Write out the text of every row below line for line, keeping each character, word and line break as it appears.
◇ ◇ ◇ ◇ ◇
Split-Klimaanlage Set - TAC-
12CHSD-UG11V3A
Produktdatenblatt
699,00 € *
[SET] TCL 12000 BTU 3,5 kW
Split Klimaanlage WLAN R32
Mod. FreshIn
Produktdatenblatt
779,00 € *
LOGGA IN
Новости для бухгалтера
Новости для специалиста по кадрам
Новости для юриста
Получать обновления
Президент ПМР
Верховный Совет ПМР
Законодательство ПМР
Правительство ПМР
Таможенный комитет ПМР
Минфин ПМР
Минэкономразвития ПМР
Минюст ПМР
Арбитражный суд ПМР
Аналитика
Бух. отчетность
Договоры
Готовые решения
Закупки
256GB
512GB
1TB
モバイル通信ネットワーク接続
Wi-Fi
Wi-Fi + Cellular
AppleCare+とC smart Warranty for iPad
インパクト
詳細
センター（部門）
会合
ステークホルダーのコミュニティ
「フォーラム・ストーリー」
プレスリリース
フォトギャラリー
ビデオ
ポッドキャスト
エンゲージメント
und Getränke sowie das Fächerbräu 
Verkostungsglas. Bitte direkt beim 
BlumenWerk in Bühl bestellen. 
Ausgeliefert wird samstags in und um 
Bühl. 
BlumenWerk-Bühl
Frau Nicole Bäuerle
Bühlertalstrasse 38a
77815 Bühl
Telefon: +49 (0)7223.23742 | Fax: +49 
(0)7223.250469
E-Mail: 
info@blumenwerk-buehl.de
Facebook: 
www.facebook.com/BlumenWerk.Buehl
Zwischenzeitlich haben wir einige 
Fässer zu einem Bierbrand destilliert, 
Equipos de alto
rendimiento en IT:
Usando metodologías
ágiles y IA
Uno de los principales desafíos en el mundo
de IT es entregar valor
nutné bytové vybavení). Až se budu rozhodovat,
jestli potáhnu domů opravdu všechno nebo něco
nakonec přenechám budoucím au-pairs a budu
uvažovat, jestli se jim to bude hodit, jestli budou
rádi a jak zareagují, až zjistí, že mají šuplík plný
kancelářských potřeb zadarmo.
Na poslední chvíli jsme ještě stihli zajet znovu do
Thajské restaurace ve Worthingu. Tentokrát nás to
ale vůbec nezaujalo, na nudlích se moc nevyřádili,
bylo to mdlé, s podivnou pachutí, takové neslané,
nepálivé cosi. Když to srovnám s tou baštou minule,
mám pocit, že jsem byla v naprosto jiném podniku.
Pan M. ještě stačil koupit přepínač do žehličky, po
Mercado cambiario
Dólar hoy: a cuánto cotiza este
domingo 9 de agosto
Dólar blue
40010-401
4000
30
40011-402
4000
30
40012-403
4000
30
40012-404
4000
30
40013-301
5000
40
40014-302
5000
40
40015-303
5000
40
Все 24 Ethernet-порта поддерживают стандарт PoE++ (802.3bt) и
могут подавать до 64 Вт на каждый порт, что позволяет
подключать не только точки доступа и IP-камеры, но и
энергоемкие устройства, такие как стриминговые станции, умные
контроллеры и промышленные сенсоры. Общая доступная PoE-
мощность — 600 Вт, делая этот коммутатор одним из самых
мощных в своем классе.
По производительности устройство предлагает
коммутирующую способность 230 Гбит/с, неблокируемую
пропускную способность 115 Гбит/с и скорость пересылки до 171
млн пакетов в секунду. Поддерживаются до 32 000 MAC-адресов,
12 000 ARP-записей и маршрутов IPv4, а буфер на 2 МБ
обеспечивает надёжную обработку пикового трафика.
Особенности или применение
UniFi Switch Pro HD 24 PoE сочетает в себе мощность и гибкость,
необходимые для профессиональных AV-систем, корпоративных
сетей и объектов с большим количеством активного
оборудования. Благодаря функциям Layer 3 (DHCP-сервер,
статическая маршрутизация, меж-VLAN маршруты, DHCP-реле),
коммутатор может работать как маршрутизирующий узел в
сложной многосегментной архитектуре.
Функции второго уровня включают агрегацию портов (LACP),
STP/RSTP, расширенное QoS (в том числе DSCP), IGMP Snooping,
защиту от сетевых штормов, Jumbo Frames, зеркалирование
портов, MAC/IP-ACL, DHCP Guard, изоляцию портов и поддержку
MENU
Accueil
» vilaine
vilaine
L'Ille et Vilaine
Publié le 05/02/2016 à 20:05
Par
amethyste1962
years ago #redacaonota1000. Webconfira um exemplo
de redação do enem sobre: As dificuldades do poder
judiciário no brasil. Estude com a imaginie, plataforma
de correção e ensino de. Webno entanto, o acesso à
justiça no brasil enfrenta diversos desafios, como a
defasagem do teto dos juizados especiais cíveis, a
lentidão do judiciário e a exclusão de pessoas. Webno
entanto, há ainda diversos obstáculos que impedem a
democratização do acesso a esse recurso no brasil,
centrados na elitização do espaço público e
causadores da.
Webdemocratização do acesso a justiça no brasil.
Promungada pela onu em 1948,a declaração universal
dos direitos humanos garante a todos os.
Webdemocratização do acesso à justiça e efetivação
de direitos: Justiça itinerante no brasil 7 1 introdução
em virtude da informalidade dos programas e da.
◇ ◇ ◇ ◇ ◇
■ Answer section ■
Split-Klimaanlage Set - TAC-
12CHSD-UG11V3A
Produktdatenblatt
699,00 € *
[SET] TCL 12000 BTU 3,5 kW
Split Klimaanlage WLAN R32
Mod. FreshIn
Produktdatenblatt
779,00 € *
LOGGA IN
Новости для бухгалтера
Новости для специалиста по кадрам
Новости для юриста
Получать обновления
Президент ПМР
Верховный Совет ПМР
Законодательство ПМР
Правительство ПМР
Таможенный комитет ПМР
Минфин ПМР
Минэкономразвития ПМР
Минюст ПМР
Арбитражный суд ПМР
Аналитика
Бух. отчетность
Договоры
Готовые решения
Закупки
256GB
512GB
1TB
モバイル通信ネットワーク接続
Wi-Fi
Wi-Fi + Cellular
AppleCare+とC smart Warranty for iPad
インパクト
詳細
センター（部門）
会合
ステークホルダーのコミュニティ
「フォーラム・ストーリー」
プレスリリース
フォトギャラリー
ビデオ
ポッドキャスト
エンゲージメント
und Getränke sowie das Fächerbräu 
Verkostungsglas. Bitte direkt beim 
BlumenWerk in Bühl bestellen. 
Ausgeliefert wird samstags in und um 
Bühl. 
BlumenWerk-Bühl
Frau Nicole Bäuerle
Bühlertalstrasse 38a
77815 Bühl
Telefon: +49 (0)7223.23742 | Fax: +49 
(0)7223.250469
E-Mail: 
info@blumenwerk-buehl.de
Facebook: 
www.facebook.com/BlumenWerk.Buehl
Zwischenzeitlich haben wir einige 
Fässer zu einem Bierbrand destilliert, 
Equipos de alto
rendimiento en IT:
Usando metodologías
ágiles y IA
Uno de los principales desafíos en el mundo
de IT es entregar valor
nutné bytové vybavení). Až se budu rozhodovat,
jestli potáhnu domů opravdu všechno nebo něco
nakonec přenechám budoucím au-pairs a budu
uvažovat, jestli se jim to bude hodit, jestli budou
rádi a jak zareagují, až zjistí, že mají šuplík plný
kancelářských potřeb zadarmo.
Na poslední chvíli jsme ještě stihli zajet znovu do
Thajské restaurace ve Worthingu. Tentokrát nás to
ale vůbec nezaujalo, na nudlích se moc nevyřádili,
bylo to mdlé, s podivnou pachutí, takové neslané,
nepálivé cosi. Když to srovnám s tou baštou minule,
mám pocit, že jsem byla v naprosto jiném podniku.
Pan M. ještě stačil koupit přepínač do žehličky, po
Mercado cambiario
Dólar hoy: a cuánto cotiza este
domingo 9 de agosto
Dólar blue
40010-401
4000
30
40011-402
4000
30
40012-403
4000
30
40012-404
4000
30
40013-301
5000
40
40014-302
5000
40
40015-303
5000
40
Все 24 Ethernet-порта поддерживают стандарт PoE++ (802.3bt) и
могут подавать до 64 Вт на каждый порт, что позволяет
подключать не только точки доступа и IP-камеры, но и
энергоемкие устройства, такие как стриминговые станции, умные
контроллеры и промышленные сенсоры. Общая доступная PoE-
мощность — 600 Вт, делая этот коммутатор одним из самых
мощных в своем классе.
По производительности устройство предлагает
коммутирующую способность 230 Гбит/с, неблокируемую
пропускную способность 115 Гбит/с и скорость пересылки до 171
млн пакетов в секунду. Поддерживаются до 32 000 MAC-адресов,
12 000 ARP-записей и маршрутов IPv4, а буфер на 2 МБ
обеспечивает надёжную обработку пикового трафика.
Особенности или применение
UniFi Switch Pro HD 24 PoE сочетает в себе мощность и гибкость,
необходимые для профессиональных AV-систем, корпоративных
сетей и объектов с большим количеством активного
оборудования. Благодаря функциям Layer 3 (DHCP-сервер,
статическая маршрутизация, меж-VLAN маршруты, DHCP-реле),
коммутатор может работать как маршрутизирующий узел в
сложной многосегментной архитектуре.
Функции второго уровня включают агрегацию портов (LACP),
STP/RSTP, расширенное QoS (в том числе DSCP), IGMP Snooping,
защиту от сетевых штормов, Jumbo Frames, зеркалирование
портов, MAC/IP-ACL, DHCP Guard, изоляцию портов и поддержку
MENU
Accueil
» vilaine
vilaine
L'Ille et Vilaine
Publié le 05/02/2016 à 20:05
Par
amethyste1962
years ago #redacaonota1000. Webconfira um exemplo
de redação do enem sobre: As dificuldades do poder
judiciário no brasil. Estude com a imaginie, plataforma
de correção e ensino de. Webno entanto, o acesso à
justiça no brasil enfrenta diversos desafios, como a
defasagem do teto dos juizados especiais cíveis, a
lentidão do judiciário e a exclusão de pessoas. Webno
entanto, há ainda diversos obstáculos que impedem a
democratização do acesso a esse recurso no brasil,
centrados na elitização do espaço público e
causadores da.
Webdemocratização do acesso a justiça no brasil.
Promungada pela onu em 1948,a declaração universal
dos direitos humanos garante a todos os.
Webdemocratização do acesso à justiça e efetivação
de direitos: Justiça itinerante no brasil 7 1 introdução
em virtude da informalidade dos programas e da.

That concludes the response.